Setelah berjalan sekitar 30 menit dengan menyusuri bukit yang berliku-liku pendaki akan sampai di pos Bayangan I. Di tempat ini pendaki dapat berteduh dari sengatan matahari maupun air hujan. Dengan melintasi jalur yang masih serupa yakni menyusuri jalan berdebu yang diselingi dengan pohon-pohon pinus, sekitar 30 menit akan sampai di Pos Bayangan II. Di pos ini juga terdapat banguanan beratap untuk beristirahat.

Dari Pos I hingga pos Pemancar jalur mulai terbuka, di kiri kanan jalur banyak ditumbuhi alang-alang. Sementara itu beberapa pohon pinus masih tumbuh dalam jarak yang berjauhan.

Pos Pemancar atau sering juga di sebut gunung Watu Tulis berada di ketinggian 2.896 mdpl. Di puncaknya terdapat stasiun pemancar relay. Di Pos ini banyak terdapat batu-batu besar sehingga dapat digunakan untuk berlindung dari angin kencang. Namun angin kencang kadang datang dari bawah membawa debu-debu yang beterbangan. Pendakian di siang hari akan terasa sangat panas. Dari lokasi ini pemandangan ke arah bawah sangat indah, tampak di kejauhan Gn.Sumbing dan Gn.Sundoro, tampak Gn.Ungaran di belakang Gn. Telomoyo.

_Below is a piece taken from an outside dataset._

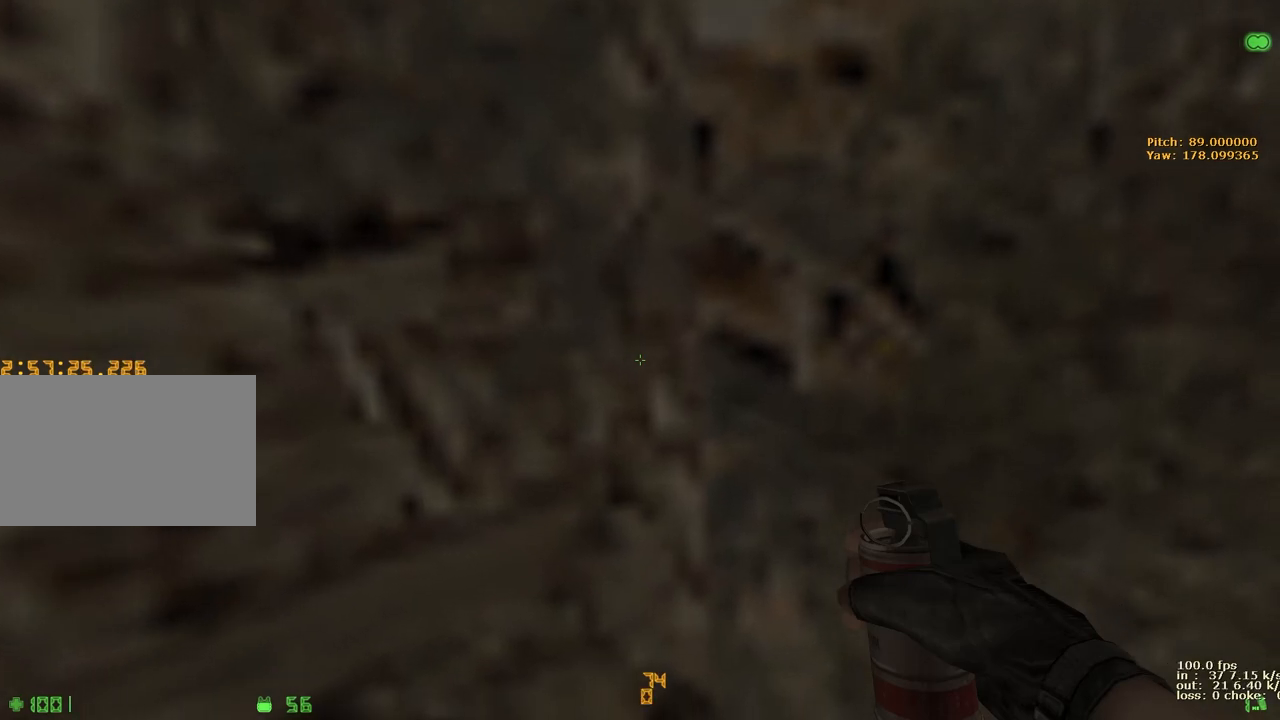
{"keys": ["alt", "ctrl", "e"], "events": []}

Jalur selanjutnya berupa turunan menuju Pos Helipad, suasana dan pemandangan di sekitar Pos Helipad ini sungguh sangat luar biasa. Di sebelah kanan terbentang Gn. Kukusan yang di puncaknya berwarna putih seperti muntahan belerang yang telah mengering. Di depan mata terbentang kawah yang berwarna keputihan. Di sebelah kanan di dekat kawah terdapat sebuah mata air, pendaki harus dapat membedakan antara air minum dan air belerang.

Perjalanan dilanjutkan dengan melewati tanjakan yang sangat terjal serta jurang di sisi kiri dan kanannya. Tanjakan ini dinamakan Jembatan Setan. Kemudian kita akan sampai di persimpangan, ke kiri menuju Puncak Syarif (Gunung Pregodalem) dan ke kanan menuju puncak Kenteng Songo ( Gunung Kenteng Songo) yang memanjang.

Dari puncak Kenteng songo kita dapat memandang Gn.Merapi dengan puncaknya yang mengepulkan asap setiap saat, nampak dekat sekali. Ke arah barat tampak Gn.Sumbing dan Sundoro yang kelihatan sangat jelas dan indah, seolah-olah menantang untuk di daki. Lebih dekat lagi tampak Gn.Telomoyo dan Gn.Ungaran. Dari kejauhan ke arah timur tampak Gn.Lawu dengan puncaknya yang memanjang.

Gunung Lawu

GUNUNG LAWU
Gunung Lawu (3.265 m) terletak di Pulau Jawa, Indonesia, tepatnya di perbatasan Provinsi Jawa Tengah dan Jawa Timur. Status gunung ini adalah gunung api "istirahat" dan telah lama tidak aktif, terlihat dari rapatnya vegetasi serta puncaknya yang tererosi. Di lerengnya terdapat kepundan kecil yang masih mengeluarkan uap air (fumarol) dan belerang (solfatara). Gunung Lawu mempunyai kawasan hutan Dipterokarp Bukit, hutan Dipterokarp Atas, hutan Montane, dan hutan Ericaceous.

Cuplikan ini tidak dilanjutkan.